— DESAFIO A —
De acordo com o texto de apoio, por qual lei a Petrobras foi criada?

Quanto ao segundo, o enfoque se colocou na dificuldade em se tratar de um fato que, por dizer respeito a um verdadeiro ponto doloroso no âmbito nacional – a questão da auto-suficiência em petróleo –, poderia, eventualmente, ser capitalizado politicamente pelo atual governo – até porque, embora a Petrobras tenha autonomia em relação à pessoa jurídica de direito público que a criou pela Lei 2004, de 1953, não deixa de integrar a Administração Pública Federal (administração indireta, na expressão do Decreto-lei 200, de 1967) e a direção superior desta, no sistema presidencialista adotado no Brasil compete ao presidente da República (Constituição Federal, artigo 84, II) – e geraria na imprensa que lhe é contrária um certo desconforto, que foi documentado pelas reportagens do Globo, da Veja, do Estado de S. Paulo. Até porque, curiosamente, tal descoberta, ao mesmo tempo em que poderia carrear dividendos políticos ao atual governo federal, por outro poderia reduzir a possibilidade de que a dependência de petróleo do exterior viesse a influenciar em suas relações com outros países.

— DADOS DA TAREFA —
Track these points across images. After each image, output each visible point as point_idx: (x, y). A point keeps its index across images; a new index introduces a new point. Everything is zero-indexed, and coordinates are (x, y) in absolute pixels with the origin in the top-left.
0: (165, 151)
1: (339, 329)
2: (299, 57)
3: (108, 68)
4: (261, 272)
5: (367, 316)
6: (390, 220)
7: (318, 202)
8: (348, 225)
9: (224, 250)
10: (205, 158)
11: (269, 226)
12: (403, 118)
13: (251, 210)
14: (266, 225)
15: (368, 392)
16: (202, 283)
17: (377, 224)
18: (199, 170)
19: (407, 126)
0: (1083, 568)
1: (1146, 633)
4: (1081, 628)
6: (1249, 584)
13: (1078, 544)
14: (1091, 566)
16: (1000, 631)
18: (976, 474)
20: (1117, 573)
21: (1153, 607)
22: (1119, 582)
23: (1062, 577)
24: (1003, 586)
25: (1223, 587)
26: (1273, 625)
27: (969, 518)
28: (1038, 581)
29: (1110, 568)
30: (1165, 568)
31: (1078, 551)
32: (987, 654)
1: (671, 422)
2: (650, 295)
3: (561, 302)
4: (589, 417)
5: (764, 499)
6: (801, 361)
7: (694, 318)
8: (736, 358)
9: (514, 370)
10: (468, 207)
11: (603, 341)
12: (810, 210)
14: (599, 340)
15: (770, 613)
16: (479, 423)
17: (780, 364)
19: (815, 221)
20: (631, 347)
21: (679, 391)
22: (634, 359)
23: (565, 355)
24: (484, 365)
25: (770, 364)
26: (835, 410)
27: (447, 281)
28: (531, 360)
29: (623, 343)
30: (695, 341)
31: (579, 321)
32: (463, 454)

— DESAFIO B —
Apresente como lista numerada as linhas dos registros, começando no início dos registros e terminando na linha que contém "18: (976, 474)", com as duas extremidades incluídas e sem as linhas em branco.

— SOLUÇÃO A —
Pela Lei 2004, de 1953.

— SOLUÇÃO B —
1. Track these points across images. After each image, output each visible point as point_idx: (x, y). A point keeps its index across images; a new index introduces a new point. Everything is zero-indexed, and coordinates are (x, y) in absolute pixels with the origin in the top-left.
2. 0: (165, 151)
3. 1: (339, 329)
4. 2: (299, 57)
5. 3: (108, 68)
6. 4: (261, 272)
7. 5: (367, 316)
8. 6: (390, 220)
9. 7: (318, 202)
10. 8: (348, 225)
11. 9: (224, 250)
12. 10: (205, 158)
13. 11: (269, 226)
14. 12: (403, 118)
15. 13: (251, 210)
16. 14: (266, 225)
17. 15: (368, 392)
18. 16: (202, 283)
19. 17: (377, 224)
20. 18: (199, 170)
21. 19: (407, 126)
22. 0: (1083, 568)
23. 1: (1146, 633)
24. 4: (1081, 628)
25. 6: (1249, 584)
26. 13: (1078, 544)
27. 14: (1091, 566)
28. 16: (1000, 631)
29. 18: (976, 474)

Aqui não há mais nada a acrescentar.